上司の宰相+ベルクの騎士団長=許可が出る、と一瞬で独自解釈したのだろう。
まあ、合っているが。
Sランク冒険者としての戦力とあの稀有な鑑定能力、自作のアミュレットによる状態異常無効というアドバンテージがあっては協力の拒否などと言う選択肢はない。
もし拒否するなら、それは相手に後ろめたい思惑がある時だろう。
その後、私の待機場所は会議室となった。
ベルク国王や数人の大臣と一緒だ。
イザベラ嬢が暴く問題の処理が多過ぎて、移動時間が勿体無いと判断された。
昼間でも宮殿内がこんなに騒がしいことはないのでは?
ヒプノー購入者の一人である侯爵家の婿養子は、実家の指示でお家乗っ取りを企て、義父である現侯爵を操り遺言書を書き換えさせていた事が露見した。
時期が来たら自害させる予定だったそうだ。
遺言書の確認や、実家の伯爵家への追加捜査が必要になった。
また、別のヒプノー購入者の一人である公爵家の前当主は、国王暗殺を企てており、別の公爵家の当主を実行犯に仕立てる予定だったらしい。

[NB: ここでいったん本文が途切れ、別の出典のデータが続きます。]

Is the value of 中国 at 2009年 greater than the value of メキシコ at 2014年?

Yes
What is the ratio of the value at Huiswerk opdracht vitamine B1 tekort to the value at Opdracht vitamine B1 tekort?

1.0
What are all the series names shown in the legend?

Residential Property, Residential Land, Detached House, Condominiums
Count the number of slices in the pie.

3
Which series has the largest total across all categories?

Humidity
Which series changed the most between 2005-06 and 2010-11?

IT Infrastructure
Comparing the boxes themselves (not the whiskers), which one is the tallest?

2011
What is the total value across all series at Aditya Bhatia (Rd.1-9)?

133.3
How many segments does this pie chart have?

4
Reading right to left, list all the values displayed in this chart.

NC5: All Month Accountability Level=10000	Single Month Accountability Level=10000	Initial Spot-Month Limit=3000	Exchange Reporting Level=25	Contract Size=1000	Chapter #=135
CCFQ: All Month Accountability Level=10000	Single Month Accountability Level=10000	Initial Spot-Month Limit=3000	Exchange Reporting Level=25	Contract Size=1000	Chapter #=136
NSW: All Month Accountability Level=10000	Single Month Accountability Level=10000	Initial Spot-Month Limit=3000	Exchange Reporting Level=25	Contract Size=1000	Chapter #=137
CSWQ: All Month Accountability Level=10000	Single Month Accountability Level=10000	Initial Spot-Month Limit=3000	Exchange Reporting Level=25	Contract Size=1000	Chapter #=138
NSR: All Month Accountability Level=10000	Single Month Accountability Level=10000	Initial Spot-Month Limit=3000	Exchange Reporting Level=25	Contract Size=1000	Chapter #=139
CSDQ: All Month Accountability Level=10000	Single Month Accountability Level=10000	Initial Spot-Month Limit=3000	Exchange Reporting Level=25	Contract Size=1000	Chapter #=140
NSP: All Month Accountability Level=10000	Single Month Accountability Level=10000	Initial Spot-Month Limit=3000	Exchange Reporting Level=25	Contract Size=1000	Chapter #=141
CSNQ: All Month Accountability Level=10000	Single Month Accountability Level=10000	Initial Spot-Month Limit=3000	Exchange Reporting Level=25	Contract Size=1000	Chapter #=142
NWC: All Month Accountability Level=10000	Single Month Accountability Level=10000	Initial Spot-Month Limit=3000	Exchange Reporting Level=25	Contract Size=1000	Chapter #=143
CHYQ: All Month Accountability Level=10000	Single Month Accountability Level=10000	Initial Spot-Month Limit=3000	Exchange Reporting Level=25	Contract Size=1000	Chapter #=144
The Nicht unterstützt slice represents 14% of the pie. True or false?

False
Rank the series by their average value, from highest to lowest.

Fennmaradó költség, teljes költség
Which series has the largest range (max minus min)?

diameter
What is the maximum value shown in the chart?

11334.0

プライドだけは高い男だったようで、同年代の国王や公爵を妬んでおり、いつか問題を起こすのではと早々に息子に隠居させられていた。
家族は知らなかったようだが、公爵家を如何するか会議されている。
そして、厄介な問題が発覚したのは、ある伯爵家。
購入者も使用者も伯爵家の執事の一人だったが、当主の指示だったことが発覚した。
王太子の視察時の夜間にヒプノーを使って護衛を操り、王太子本人や側近にもヒプノーを使い、夜な夜な王太子に娘を抱かせていた。
娘の腹には、王太子のお子がいるらしい。
既にいる王子王女の暗殺後に名乗り出るつもりだったというのだから、かなり悪質だ。